Mon officine au Canada : il y a toujours des écueils sur le seuil !

Québec, le mercredi 16 avril 2014 – Un récent sondage, à bien des égards inédit, commandé par le ministère des Affaires étrangères révélait que 21 % des Français sont prêts à partir vivre à l’étranger. Ces candidats à l’expatriation sont entre 40 % (âgés de 25 à 34 ans) et 60 % (de 18 à 24 ans) à estimer un tel départ nécessaire pour trouver un travail. Cette opinion qui n’est pas sans signaler l’inquiétude et la déception, notamment chez les jeunes générations, vis-à-vis de la France ne saurait cependant concerner toutes les vocations. Il est en effet des secteurs où s’installer en France paraît bien plus enviable que la grande aventure étrangère et ce en dépit des multiples accords censés établir une équivalence entre les formations.
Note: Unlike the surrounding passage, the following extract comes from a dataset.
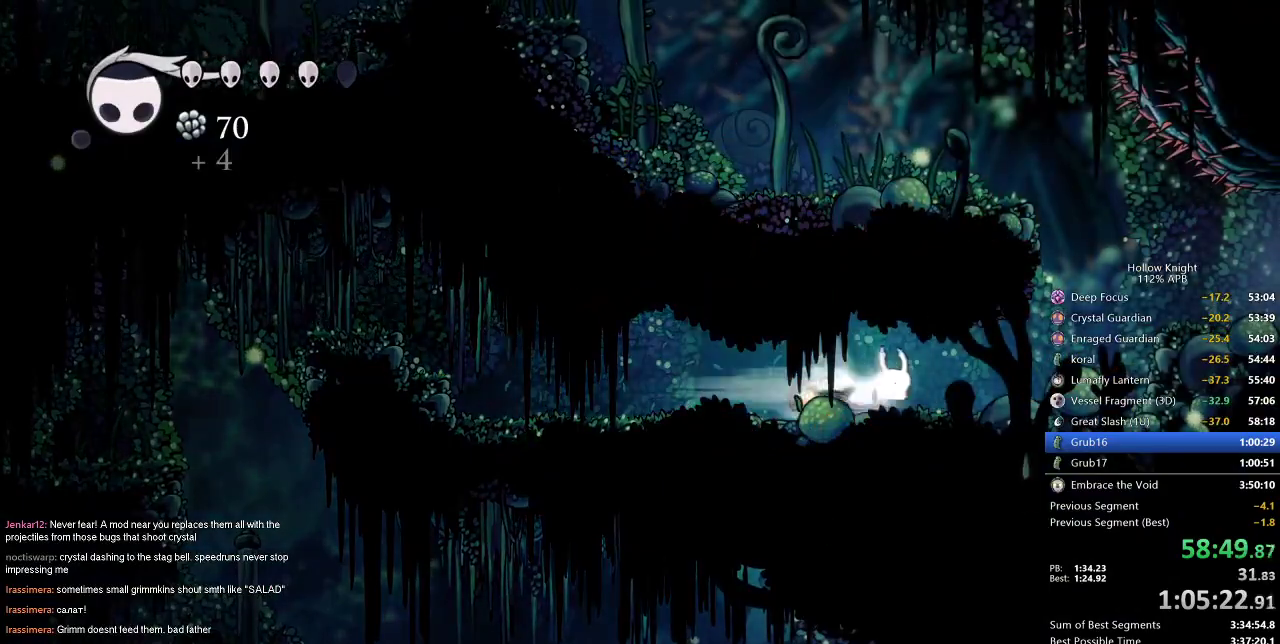
{"keys": ["right"], "events": [[117, "dash", "up"], [267, "jump", "down"], [451, "jump", "up"]]}
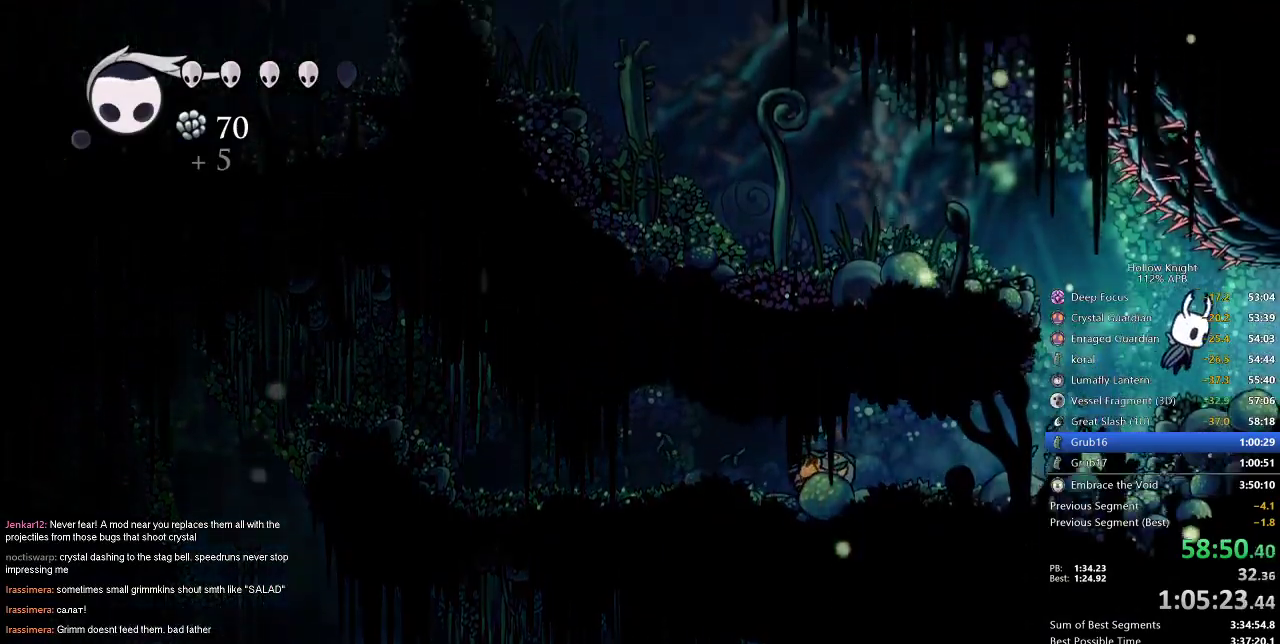
{"keys": ["cdash"], "events": [[233, "cdash", "down"], [233, "right", "up"]]}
Vous avez dit équivalence ?

Ainsi, le Québec et la France ont signé en 2008 un texte visant à mettre en place des dispositions pour améliorer la reconnaissance des qualifications des médecins et pharmaciens entre la France et le Québec, dispositions élargies plus tard aux autres professions de santé. Un an plus tard, les deux pays se félicitaient d’avoir rempli leur objectif. Dans les faits, l’exil au Canada des professionnels de santé Français et notamment des pharmaciens est loin d’être une sinécure. C’est ce dont témoigne un « rapatrié » sur le site de Rue 89. Enthousiasmé par plusieurs conférences menées en France afin de « présenter le Canada et le Québec aux nombreux Français tentés de diversifier leur expérience », Antoine Roberton, pharmacien âgé aujourd’hui de 34 ans et installé dans le Sud de la France a décidé avec sa compagne kinésithérapeute de se lancer dans les démarches nécessaires. L’obtention du visa a tout d’abord été un parcours du combattant. « Il faut compter environ deux ans de procédures, 2 500 dollars de frais et la constitution d’un invraisemblable dossier pour [le] récupérer » explique Antoine Roberton. Cette épreuve n’est en outre, loin de là, pas la dernière. Une fois sur place, commence le grand combat de « l’équivalence des diplômes ». Et là, Antoine Roberton constate ce qui avait déjà été mis en évidence fin 2009 : l’inégalité entre l’accueil des Français au Québec et celui des Québécois en France. Ainsi, un pharmacien diplômé en France devra pour exercer au Québec suivre soit une formation d’appoint d’une durée de 17 mois et un stage, soit passer avec succès la deuxième partie de l’examen d’aptitude du Bureau des examinateurs en pharmacie du Canada ainsi qu’un stage et une formation sur la législation et le système de santé québécois. C’est cette deuxième voie que souhaitait initialement suivre Antoine Roberton, mais souligne-t-il, « le taux de succès est très faible (…). Vous pourrez néanmoins le repasser, moyennant des frais de 1 500 dollars à chaque fois et en étant patient puisqu’il n’y a que deux sessions par an ».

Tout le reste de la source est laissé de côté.